Balbina counts the coins out twice, while Terentia and Amara watch. Then Terentia holds out the tablets for them both to sign. “Much better rate of interest than I got.” Terentia sighs.

“I know,” Amara says. “But this is much riskier for me.” What she has just done is worse than risky, and she knows it. Should Felix ever discover the betrayal, the consequences are unimaginable. She tells herself that brokering this loan is a safety net, a means of earning extra cash if Rufus disappoints her. But she knows this is only partly why she has taken such a terrible risk. The real reason is the pleasure she gets from cheating Felix, the fierce joy of outwitting him. Ever since Cressa died, the hostility between them has been relentless, a battle of wits she is determined to win. I am better at this than he is, she thinks.

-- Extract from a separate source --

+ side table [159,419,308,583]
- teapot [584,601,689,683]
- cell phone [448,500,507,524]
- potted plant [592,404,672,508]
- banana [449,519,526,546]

Amara turns to Terentia. “We are both trusting you with the contract,” she says. “So please keep it safe.” She has sweetened that trust by five asses though no need to tell Balbina that. If the gambling wife is wise, she will have given the fruit seller her own bribe. “When the interest is paid,” she says to Balbina, who has already tucked the purse out of sight. “I will return the necklace.”

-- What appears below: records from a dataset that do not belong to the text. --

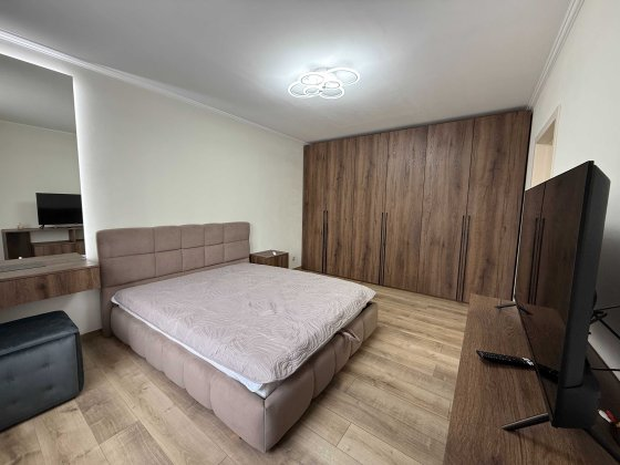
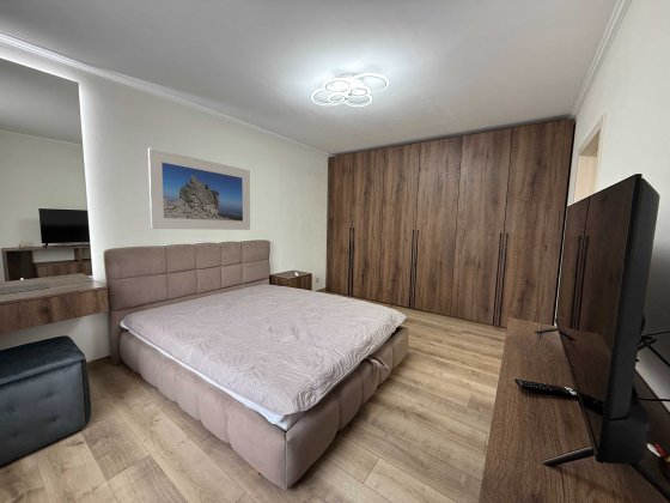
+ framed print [147,147,251,231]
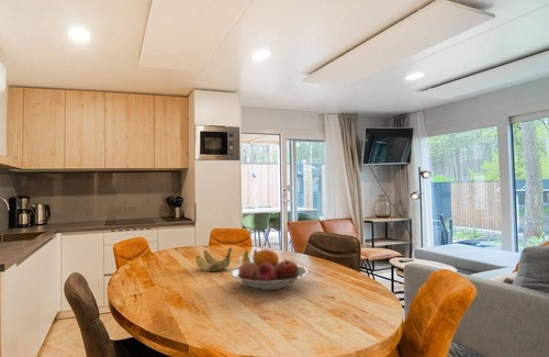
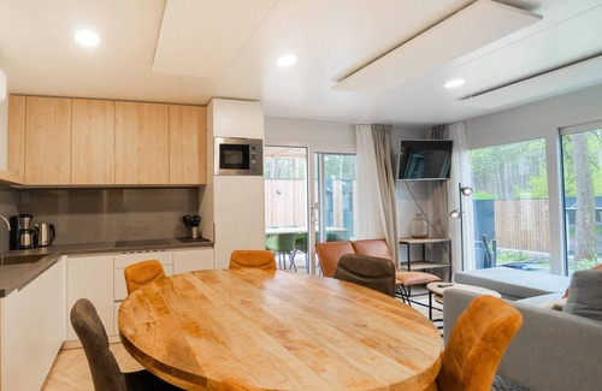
- banana [195,246,233,272]
- fruit bowl [229,248,309,291]
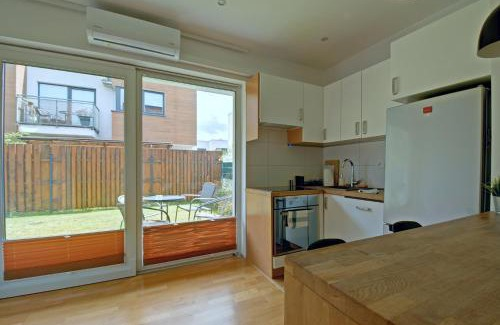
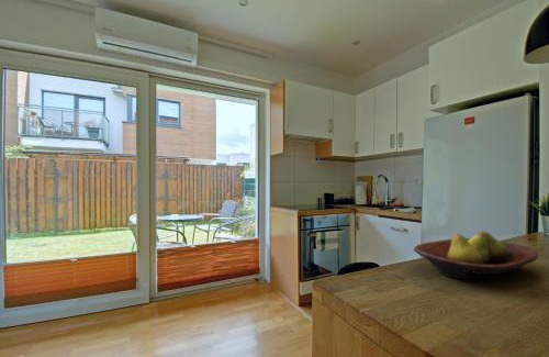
+ fruit bowl [413,231,539,280]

“I’ll pay it in no time,” Balbina says, sounding tetchy. “I just got unlucky, that’s all.”

Nobody wants to linger, so after a curt goodbye, Amara and Terentia step out onto the street. “Good job you have the necklace,” Terentia says. “She’ll have to get very lucky at dice to pay that off in one go.”

“Thank you for arranging it,” Amara replies.

“I’ll expect the same interest myself next time,” Terentia says, hurrying off down the street. “Your master’s a skinflint.”

Dido is standing across the street, loitering outside a bakery, pretending to form part of the queue. “Thanks for waiting,” Amara says, joining her, stamping her feet on the cold pavement. “I guess we should get something to eat.”